The area is primed to become an environmental technology hub, Sundquist said. With “world-class universities” creating geothermal technologies, young people are expected to find more jobs that interest them. Sundquist is also interested in further utilization of solar and wind energy to provide power and invigorate the job market.

Sundquist also highlighted trade skills such as plumbing, metalworking and welding as crucial for the area.

“I recognized that there is a need; there’s very few young, professional voices out there. There’s very few voices for a new generation of leadership that we need,” Sundquist said.

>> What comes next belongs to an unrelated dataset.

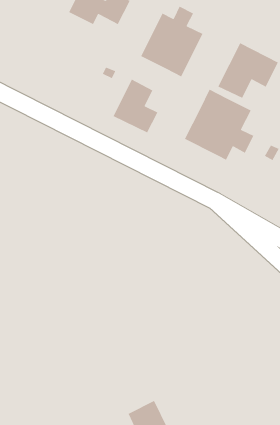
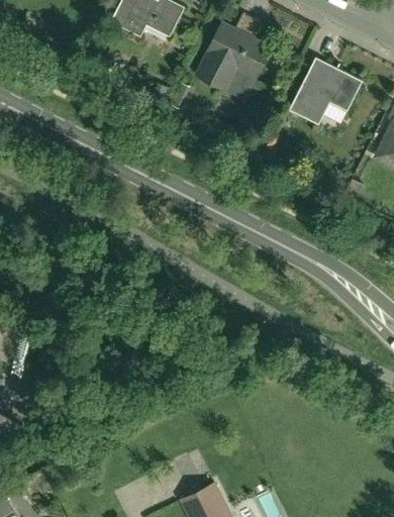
building: [112,78,158,134] -> none
building: [184,89,255,161] -> none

He hopes to be that voice as the youngest of the five candidates running in the upcoming primary. He mentioned that he is the only candidate who has a jobs plan and is the strongest pro-union candidate. He plans to put the jobs plan in place when he first gets to Washington and fund programs that would emphasize the use of trade skills in high schools and community colleges.

Another thing that sets Sundquist apart is his desire for government transparency as he is the only candidate to release his tax returns. He also has prepared a plan for a New Leaders Caucus, to enforce accountability by planning to limit House leadership terms. For instance, Sundquist is a fan of Nancy Pelosi but does not support her any longer in favor of newer voices for Congress.

Sundquist would also like to have a reinvestment bank in place for municipalities to draw from, so they can start rebuilding roads and bridges and create broadband collectives. He also wants to get rid of the current tax plan, which Sundquist says is “hurting a lot of people in this district.”

He also plans to start a fight for a minimum $15 wage. Farmers’ needs are also high on Sundquist’s priority list. He notes that suicide rates are high in farmers across the nation; if family farms could get more of a cut, Sundquist believes the counties overall would be stronger.

Sundquist thinks he has the strongest platform against Reed and mentioned that the district needs someone from the area to represent them.

A special education student named Jordan was named as Sundquist’s inspiration. The young man was kicked out of public school in seventh grade and was taught by Sundquist. He transformed from being horrible at reading and writing to an aspiring engineer in the time Sundquist knew him. He participated in Sundquist’s robotics club and eventually graduated with Sundquist in attendance.

Afterwards, Jordan thanked Sundquist, which really pushed him.

“We’ve got to do better for our kids,” Sundquist said. “We’ve got to do better for the area that we have.”